ITEMS:
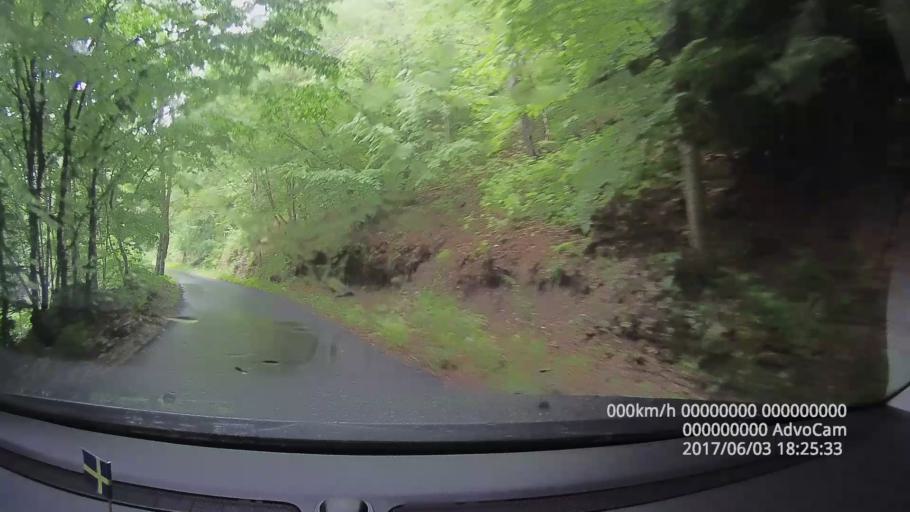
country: RO
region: Gorj
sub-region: Comuna Runcu
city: Dobrita
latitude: 45.1743
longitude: 23.1922
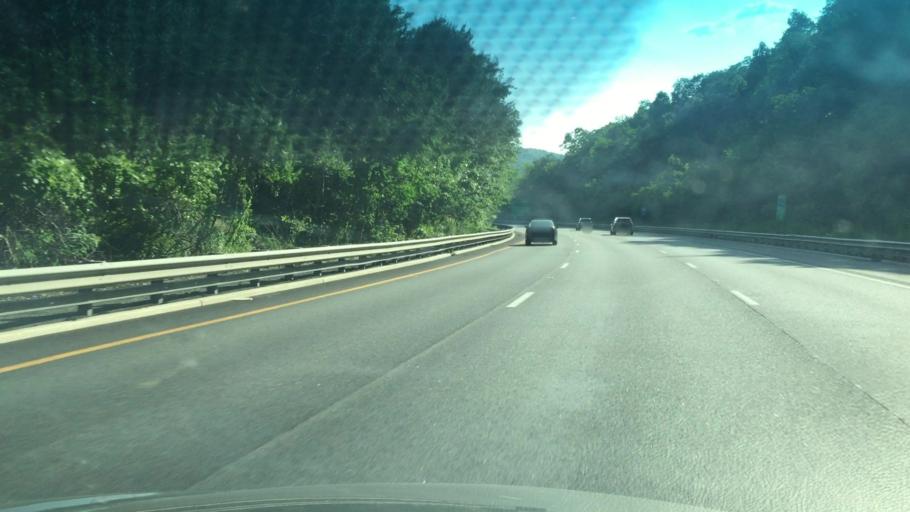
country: US
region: New Jersey
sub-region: Warren County
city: Hackettstown
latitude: 40.9230
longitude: -74.8002
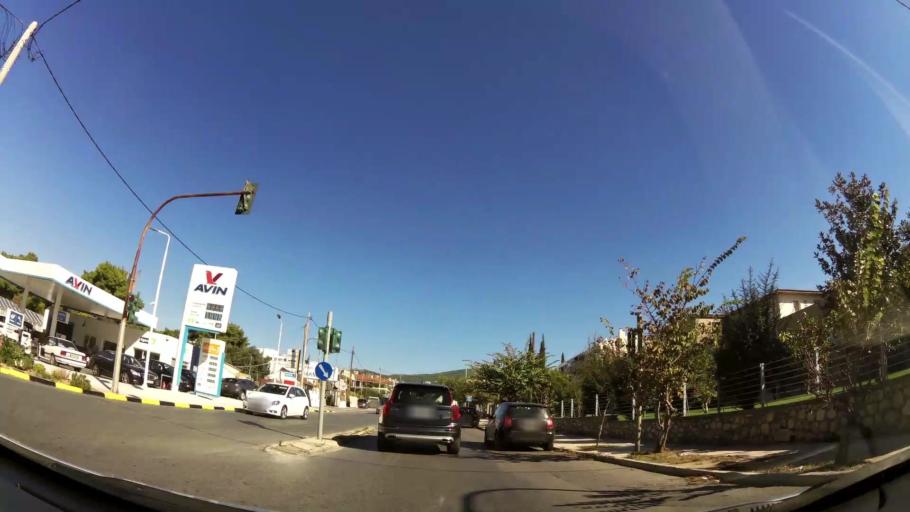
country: GR
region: Attica
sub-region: Nomarchia Athinas
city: Kifisia
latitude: 38.0874
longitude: 23.8096
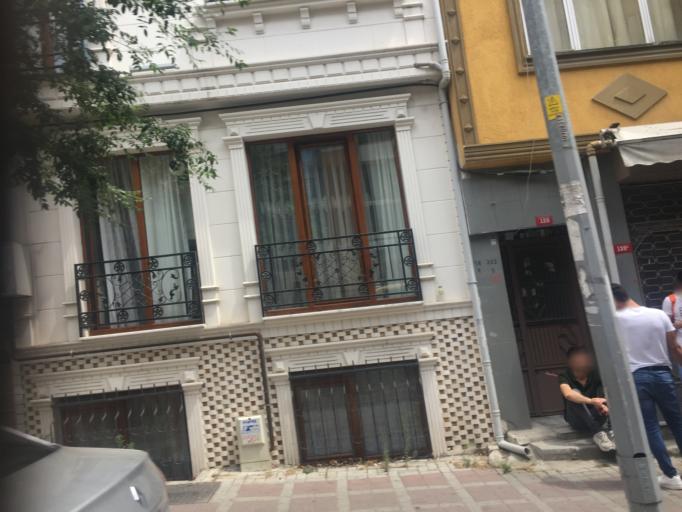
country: TR
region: Istanbul
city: Esenler
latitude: 41.0543
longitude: 28.9007
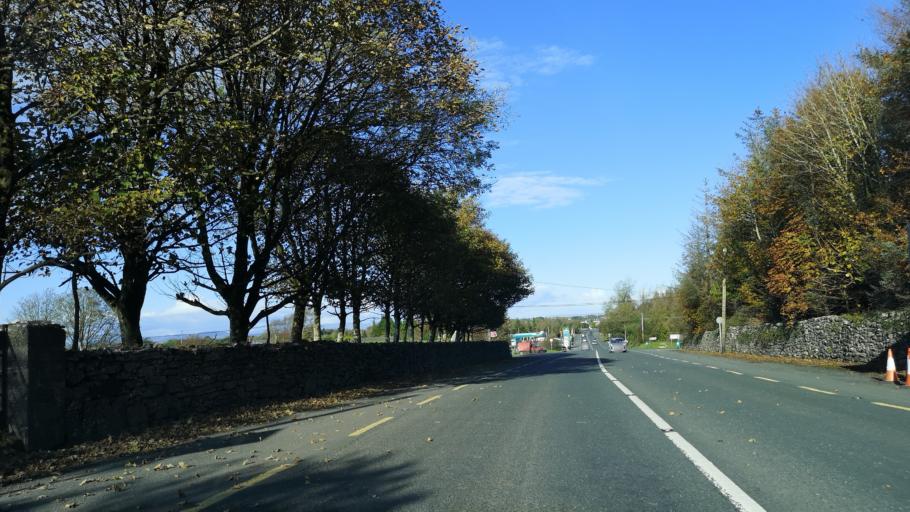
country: IE
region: Connaught
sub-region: County Galway
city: Moycullen
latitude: 53.4483
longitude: -9.0895
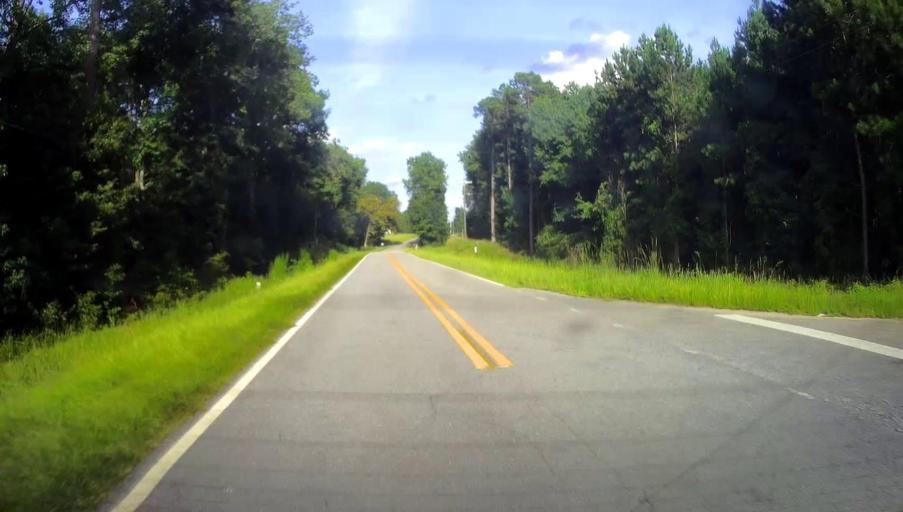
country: US
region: Georgia
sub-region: Crawford County
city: Knoxville
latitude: 32.7560
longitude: -83.9306
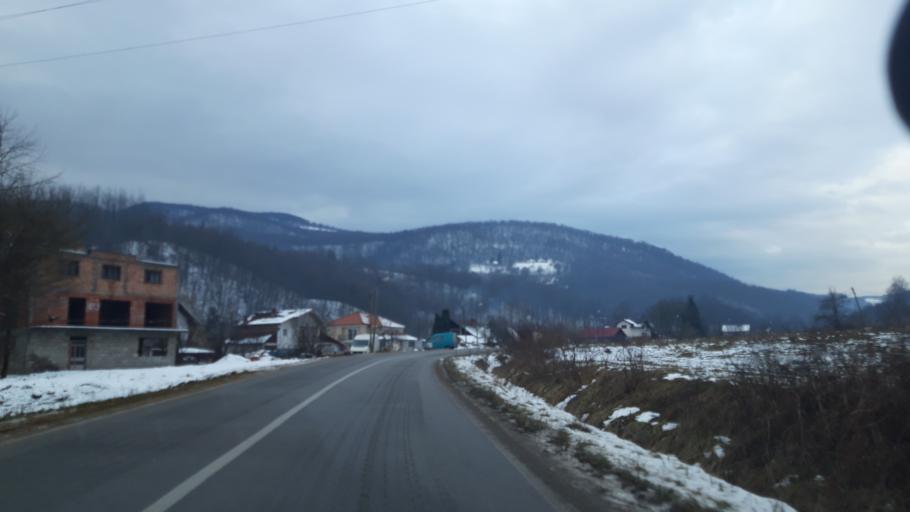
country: BA
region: Republika Srpska
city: Milici
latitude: 44.1641
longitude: 19.0490
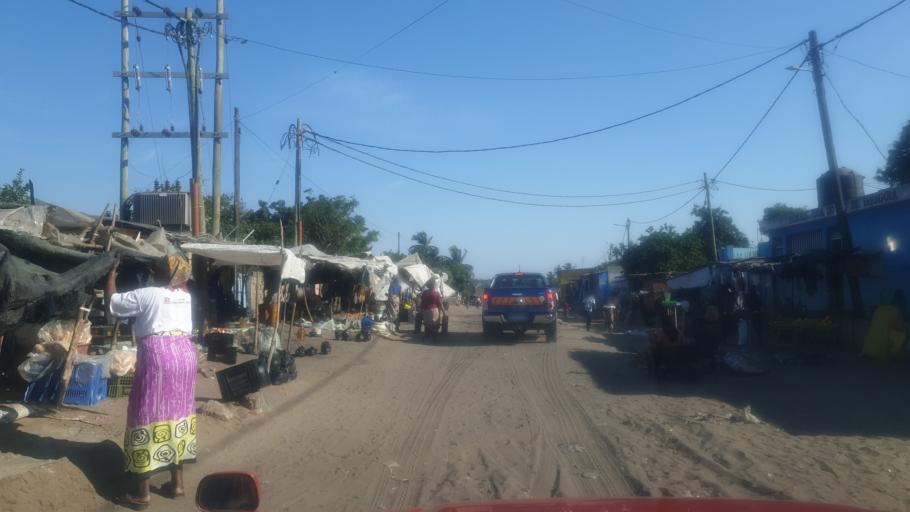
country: MZ
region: Maputo City
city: Maputo
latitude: -25.9190
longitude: 32.5572
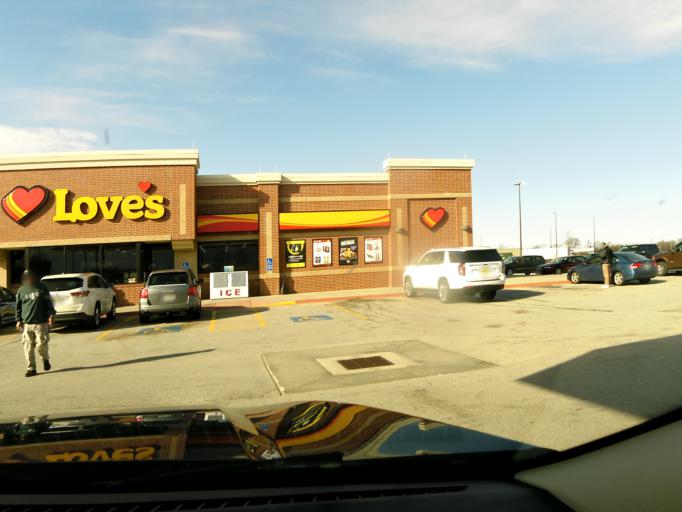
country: US
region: Missouri
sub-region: Ralls County
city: New London
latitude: 39.5740
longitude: -91.4035
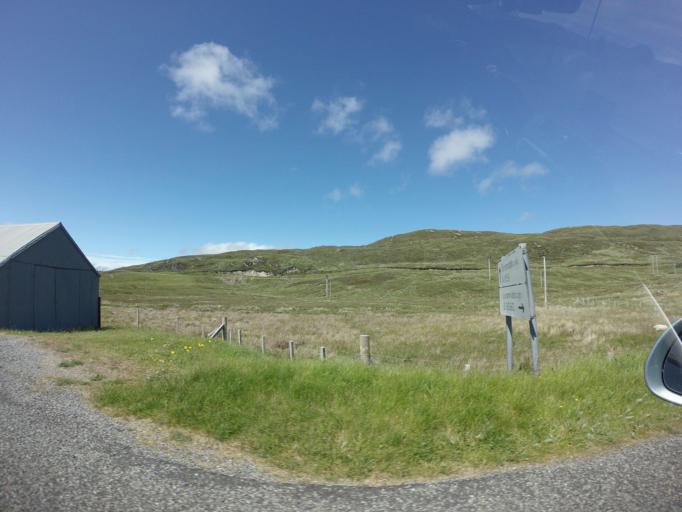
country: GB
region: Scotland
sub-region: Eilean Siar
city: Harris
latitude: 58.0865
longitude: -6.6373
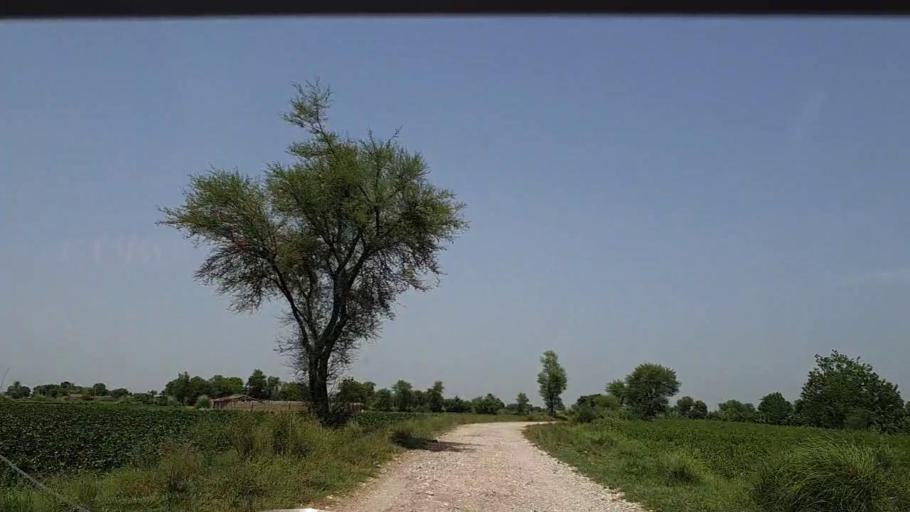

STATED TASK:
Reproduce all the rows above word for word, leaving the pictures out.

REPLY TO THE EXERCISE:
country: RO
region: Gorj
sub-region: Comuna Runcu
city: Dobrita
latitude: 45.1743
longitude: 23.1922
country: US
region: New Jersey
sub-region: Warren County
city: Hackettstown
latitude: 40.9230
longitude: -74.8002
country: GR
region: Attica
sub-region: Nomarchia Athinas
city: Kifisia
latitude: 38.0874
longitude: 23.8096
country: TR
region: Istanbul
city: Esenler
latitude: 41.0543
longitude: 28.9007
country: IE
region: Connaught
sub-region: County Galway
city: Moycullen
latitude: 53.4483
longitude: -9.0895
country: US
region: Georgia
sub-region: Crawford County
city: Knoxville
latitude: 32.7560
longitude: -83.9306
country: BA
region: Republika Srpska
city: Milici
latitude: 44.1641
longitude: 19.0490
country: MZ
region: Maputo City
city: Maputo
latitude: -25.9190
longitude: 32.5572
country: US
region: Missouri
sub-region: Ralls County
city: New London
latitude: 39.5740
longitude: -91.4035
country: GB
region: Scotland
sub-region: Eilean Siar
city: Harris
latitude: 58.0865
longitude: -6.6373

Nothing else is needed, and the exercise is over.